■ Trecho da fonte
___

Termômetros e aparelhos de pressão com coluna de mercúrio deixarão de  ser fabricados e vendidos no Brasil. A Agência Nacional de Vigilância  Sanitária (Anvisa) abriu na segunda-feira, 21, uma consulta pública para  discutir a forma para o fim do uso desses equipamentos em todo o País. A  proposta que está sob análise prevê a retirada dos produtos até 2019.

O  presidente da Agência Nacional de Vigilância Sanitária, Jarbas Barbosa,  afirmou em entrevista ao Estado que o descarte de equipamentos feito de  forma inadequada pode levar à contaminação ambiental. “Mercúrio é um  produto tóxico, que em altas concentrações pode afetar o sistema nervoso  e rins, por exemplo”, disse.

A cidade japonesa de Minamata  enfrentou, na década de 1950, um aumento expressivo de nascimentos de  bebês com anencefalia, problema que mais tarde foi associado ao  lançamento de mercúrio por uma indústria na bacia da região. Em 2013,  durante a Convenção de Minamata, 140 países, incluindo o Brasil,  comprometeram-se a abandonar o uso do metal até 2020.

“Não  haverá dificuldades. Empresas já estão cientes de que o metal deverá  deixar de ser usado nos equipamentos. O banimento da substância é uma  tendência mundial”, disse.

A consulta pública deverá ficar aberta por dois meses.

___

■ Trechos do material
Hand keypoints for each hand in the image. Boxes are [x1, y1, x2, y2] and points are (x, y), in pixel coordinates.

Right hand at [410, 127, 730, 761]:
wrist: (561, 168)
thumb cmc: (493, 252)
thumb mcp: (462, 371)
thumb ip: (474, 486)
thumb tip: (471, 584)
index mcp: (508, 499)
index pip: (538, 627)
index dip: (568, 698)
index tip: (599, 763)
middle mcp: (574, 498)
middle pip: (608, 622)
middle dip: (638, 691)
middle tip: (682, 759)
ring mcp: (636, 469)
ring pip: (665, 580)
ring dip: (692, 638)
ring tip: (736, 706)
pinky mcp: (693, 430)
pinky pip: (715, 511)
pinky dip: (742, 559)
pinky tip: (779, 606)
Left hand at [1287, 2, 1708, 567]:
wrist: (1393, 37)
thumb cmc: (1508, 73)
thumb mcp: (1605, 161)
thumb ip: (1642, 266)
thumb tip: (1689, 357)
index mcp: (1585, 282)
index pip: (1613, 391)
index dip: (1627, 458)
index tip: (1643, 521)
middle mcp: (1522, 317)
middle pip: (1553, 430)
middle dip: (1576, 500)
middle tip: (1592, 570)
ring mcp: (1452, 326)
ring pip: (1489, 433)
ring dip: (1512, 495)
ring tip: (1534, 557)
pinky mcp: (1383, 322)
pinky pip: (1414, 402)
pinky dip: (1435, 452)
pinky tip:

___

■ Descrição do problema
Na notícia sobre o mercúrio, reescreva o trecho que começa nas palavras "A cidade japonesa" e termina depois de "metal até 2020.", substituindo "bebês" por "crianças".

■ Resultado da tarefa
A cidade japonesa de Minamata  enfrentou, na década de 1950, um aumento expressivo de nascimentos de  crianças com anencefalia, problema que mais tarde foi associado ao  lançamento de mercúrio por uma indústria na bacia da região. Em 2013,  durante a Convenção de Minamata, 140 países, incluindo o Brasil,  comprometeram-se a abandonar o uso do metal até 2020.